— ASSIGNMENT —
Pull out each line in the records below that contains the word "leyenda".

— MATERIALS PROVIDED —
■ ■ ■ ■

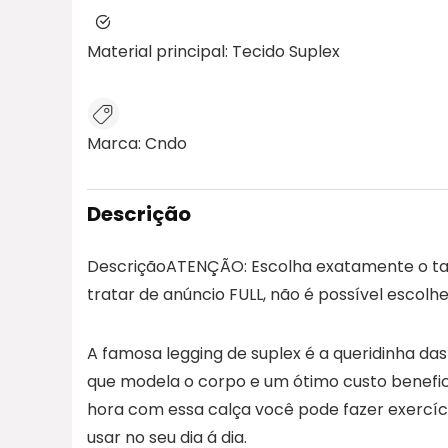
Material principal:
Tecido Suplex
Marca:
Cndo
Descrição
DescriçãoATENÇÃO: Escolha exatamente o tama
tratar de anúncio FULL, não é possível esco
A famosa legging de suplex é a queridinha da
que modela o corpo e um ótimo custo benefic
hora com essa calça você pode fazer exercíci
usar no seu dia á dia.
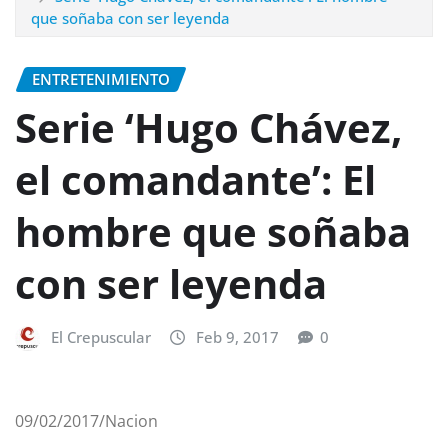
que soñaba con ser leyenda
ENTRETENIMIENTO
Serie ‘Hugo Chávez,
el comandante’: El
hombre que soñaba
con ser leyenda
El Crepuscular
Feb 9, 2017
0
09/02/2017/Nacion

■ ■ ■ ■

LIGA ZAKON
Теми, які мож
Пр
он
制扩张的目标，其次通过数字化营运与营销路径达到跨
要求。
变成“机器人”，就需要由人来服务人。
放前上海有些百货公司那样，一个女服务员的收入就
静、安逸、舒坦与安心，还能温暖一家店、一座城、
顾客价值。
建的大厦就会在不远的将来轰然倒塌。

■ ■ ■ ■

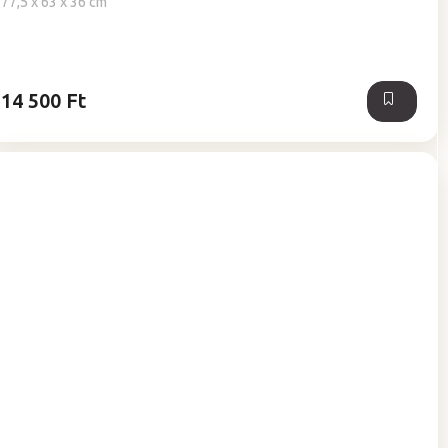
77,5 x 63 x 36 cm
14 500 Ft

■ ■ ■ ■

— WRITTEN SOLUTION —
que soñaba con ser leyenda
con ser leyenda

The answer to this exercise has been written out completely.